Beijing [China], May 5 : Prominent Chinese billionaires, including Lenovo group founder Liu Chuanzhi, and the President of 'Didi Chuxing', Liu Qing have cleared their Weibo accounts and only made content from the last 6 months visible, local media reported.
Weibo is a Chinese microblogging platform and is widely used in China as an alternative to Twitter, which is inaccessible in the country.
It has also been discovered that several other well-known Chinese billionaires have also suddenly emptied their Weibo accounts, including Zhang Yiming, founder of ByteDance, and Wang Xing, founder of Meituan, a report said.
The sudden move by a number of prominent personalities has led to speculations on the Chinese social media that the big tech entrepreneurs are scared of something.
Weibo and other social media were considered good Public Relations (PR) channels and tech bigwigs have been using social media to talk about their future development plans, the report said.
But they all have given up on the social media platforms perhaps because they knew it is a sensitive time and is dangerous to speak publicly, the report added.
Meanwhile, a TV channel CCTV reported on Tuesday that the Hangzhou State Security Bureau took
criminal measures against certain "Ma" and detained him, who was suspected of using the Internet to engage in activities inciting secession, inciting subversion of state power and endangering national security.

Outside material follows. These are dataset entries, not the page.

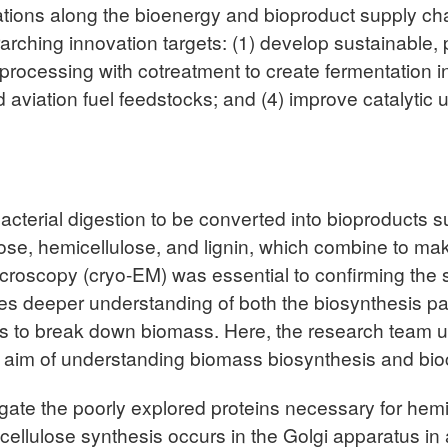
tions along the bioenergy and bioproduct supply cha
erarching innovation targets: (1) develop sustainabl
oprocessing with cotreatment to create fermentation i
d aviation fuel feedstocks; and (4) improve catalyti
bacterial digestion to be converted into bioproducts 
ose, hemicellulose, and lignin, which combine to make 
microscopy (cryo-EM) was essential to confirming the 
res deeper understanding of both the biosynthesis p
to break down biomass. Here, the research team util
aim of understanding biomass biosynthesis and bioc
estigate the poorly explored proteins necessary for he
cellulose synthesis occurs in the Golgi apparatus i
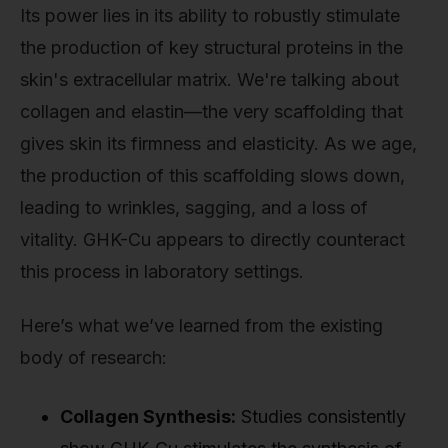
Its power lies in its ability to robustly stimulate
the production of key structural proteins in the
skin's extracellular matrix. We're talking about
collagen and elastin—the very scaffolding that
gives skin its firmness and elasticity. As we age,
the production of this scaffolding slows down,
leading to wrinkles, sagging, and a loss of
vitality. GHK-Cu appears to directly counteract
this process in laboratory settings.
Here’s what we’ve learned from the existing
body of research:
Collagen Synthesis:
Studies consistently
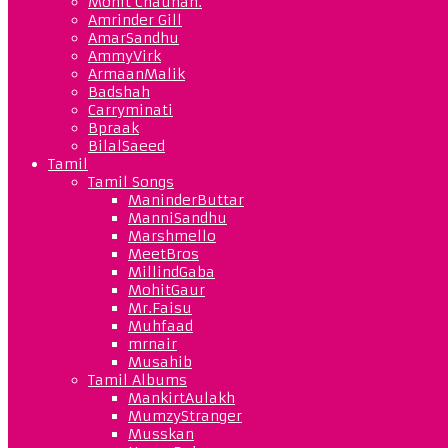
Mohit Chauhan.
Amrinder Gill
AmarSandhu
AmmyVirk
ArmaanMalik
Badshah
Carryminati
Bpraak
BilalSaeed
Tamil
Tamil Songs
ManinderButtar
ManniSandhu
Marshmello
MeetBros
MillindGaba
MohitGaur
Mr.Faisu
Muhfaad
mrnair
Musahib
Tamil Albums
MankirtAulakh
MumzyStranger
Musskan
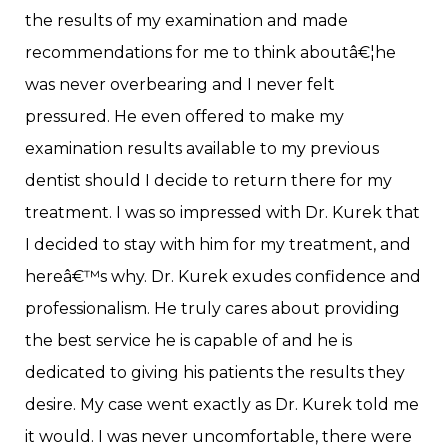
the results of my examination and made
recommendations for me to think aboutâ€¦he
was never overbearing and I never felt
pressured. He even offered to make my
examination results available to my previous
dentist should I decide to return there for my
treatment. I was so impressed with Dr. Kurek that
I decided to stay with him for my treatment, and
hereâ€™s why. Dr. Kurek exudes confidence and
professionalism. He truly cares about providing
the best service he is capable of and he is
dedicated to giving his patients the results they
desire. My case went exactly as Dr. Kurek told me
it would. I was never uncomfortable, there were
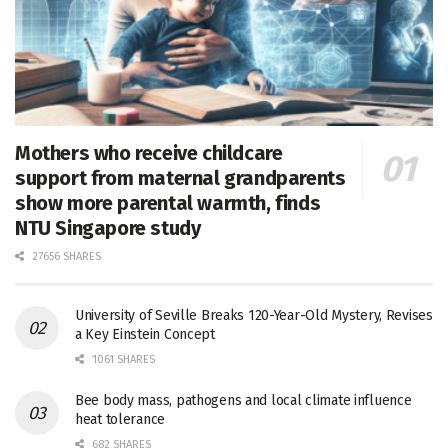
Mothers who receive childcare
support from maternal grandparents
show more parental warmth, finds
NTU Singapore study
27656 SHARES
University of Seville Breaks 120-Year-Old Mystery, Revises
a Key Einstein Concept
1061 SHARES
Bee body mass, pathogens and local climate influence
heat tolerance
682 SHARES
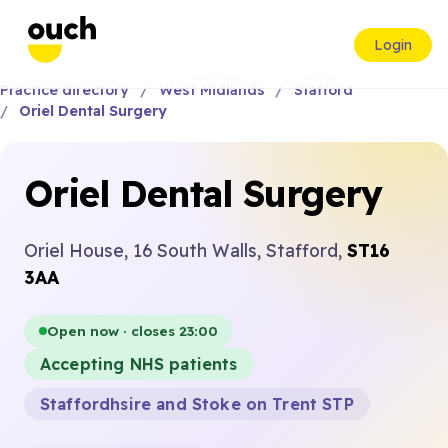
Login
Practice directory
West Midlands
Stafford
Oriel Dental Surgery
Oriel Dental Surgery
Oriel House, 16 South Walls, Stafford,
ST16
3AA
Open now · closes 23:00
Accepting NHS patients
Staffordhsire and Stoke on Trent STP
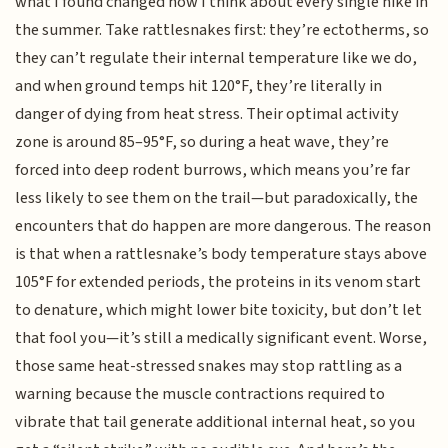
what I found changed how I think about every single hike in
the summer. Take rattlesnakes first: they’re ectotherms, so
they can’t regulate their internal temperature like we do,
and when ground temps hit 120°F, they’re literally in
danger of dying from heat stress. Their optimal activity
zone is around 85–95°F, so during a heat wave, they’re
forced into deep rodent burrows, which means you’re far
less likely to see them on the trail—but paradoxically, the
encounters that do happen are more dangerous. The reason
is that when a rattlesnake’s body temperature stays above
105°F for extended periods, the proteins in its venom start
to denature, which might lower bite toxicity, but don’t let
that fool you—it’s still a medically significant event. Worse,
those same heat-stressed snakes may stop rattling as a
warning because the muscle contractions required to
vibrate that tail generate additional internal heat, so you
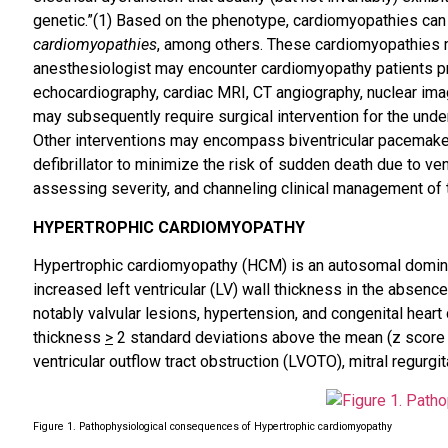
genetic.”(1) Based on the phenotype, cardiomyopathies can 
cardiomyopathies
, among others. These cardiomyopathies may
anesthesiologist may encounter cardiomyopathy patients pre
echocardiography, cardiac MRI, CT angiography, nuclear imag
may subsequently require surgical intervention for the under
Other interventions may encompass biventricular pacemaker 
defibrillator to minimize the risk of sudden death due to ve
assessing severity, and channeling clinical management of
HYPERTROPHIC CARDIOMYOPATHY
Hypertrophic cardiomyopathy (HCM) is an autosomal dominant
increased left ventricular (LV) wall thickness in the absence 
notably valvular lesions, hypertension, and congenital heart
thickness
>
2 standard deviations above the mean (z scor
ventricular outflow tract obstruction (LVOTO), mitral regurg
Figure 1. Pathophysiological consequences of Hypertrophic cardiomyopathy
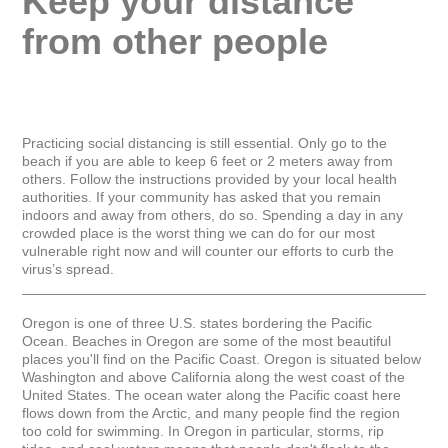
Keep your distance 
from other people
Practicing social distancing is still essential. Only go to the 
beach if you are able to keep 6 feet or 2 meters away from 
others. Follow the instructions provided by your local health 
authorities. If your community has asked that you remain 
indoors and away from others, do so. Spending a day in any 
crowded place is the worst thing we can do for our most 
vulnerable right now and will counter our efforts to curb the 
virus’s spread.

_____________________________________________________
Oregon is one of three U.S. states bordering the Pacific 
Ocean. Beaches in Oregon are some of the most beautiful 
places you'll find on the Pacific Coast. Oregon is situated below 
Washington and above California along the west coast of the 
United States. The ocean water along the Pacific coast here 
flows down from the Arctic, and many people find the region 
too cold for swimming. In Oregon in particular, storms, rip 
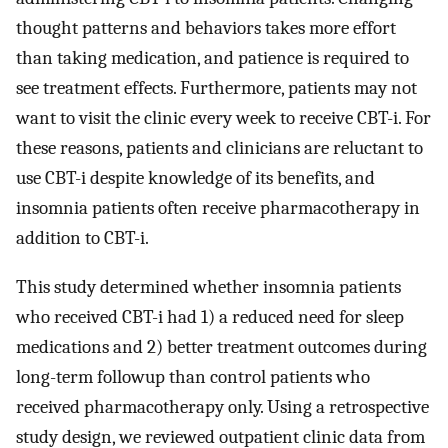
thought patterns and behaviors takes more effort
than taking medication, and patience is required to
see treatment effects. Furthermore, patients may not
want to visit the clinic every week to receive CBT-i. For
these reasons, patients and clinicians are reluctant to
use CBT-i despite knowledge of its benefits, and
insomnia patients often receive pharmacotherapy in
addition to CBT-i.
This study determined whether insomnia patients
who received CBT-i had 1) a reduced need for sleep
medications and 2) better treatment outcomes during
long-term followup than control patients who
received pharmacotherapy only. Using a retrospective
study design, we reviewed outpatient clinic data from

The news was quickly associated with Alibaba Group founder Jack Ma as Hangzhou was the headquarters of both Alibaba Group and the Ant Group, both Jack Ma owned companies.
In addition, as Ant Group was caught in the whirlpool of controversies, and the IPO of Ant Group was blocked by the authorities; people were quick to believe that the Hangzhou case is related to "Jack Ma, aka Ma Yun" and the news started trending on Weibo.
However, the event reported by CCTV had actually occured on April 25 and was reported more than a week later with vague language and lacking details.
The news led to a steep drop in Alibaba's stock price in Hong Kong which fell by around 9.4 per cent.
Some believe that all of this was deliberately done by the Chinese Communist Party (CPC) to give a stern warning to Jack Ma.
Jack Ma's Alibaba, Taobao, Ant Financial and other companies hold the personal information of hundreds of millions of citizens, are a hidden concern of the Central Committee of the Communist Party of China, and they are also considered to have the potential to "subvert state power".
As the extension of Xi Jinping's term is seen as an overriding priority by the Central Committee of the Communist Party of China, people believe that in today's time anything can happen to the tycoons and it does not look like a far-fetched idea that a big business tycoon is arrested, the reports said.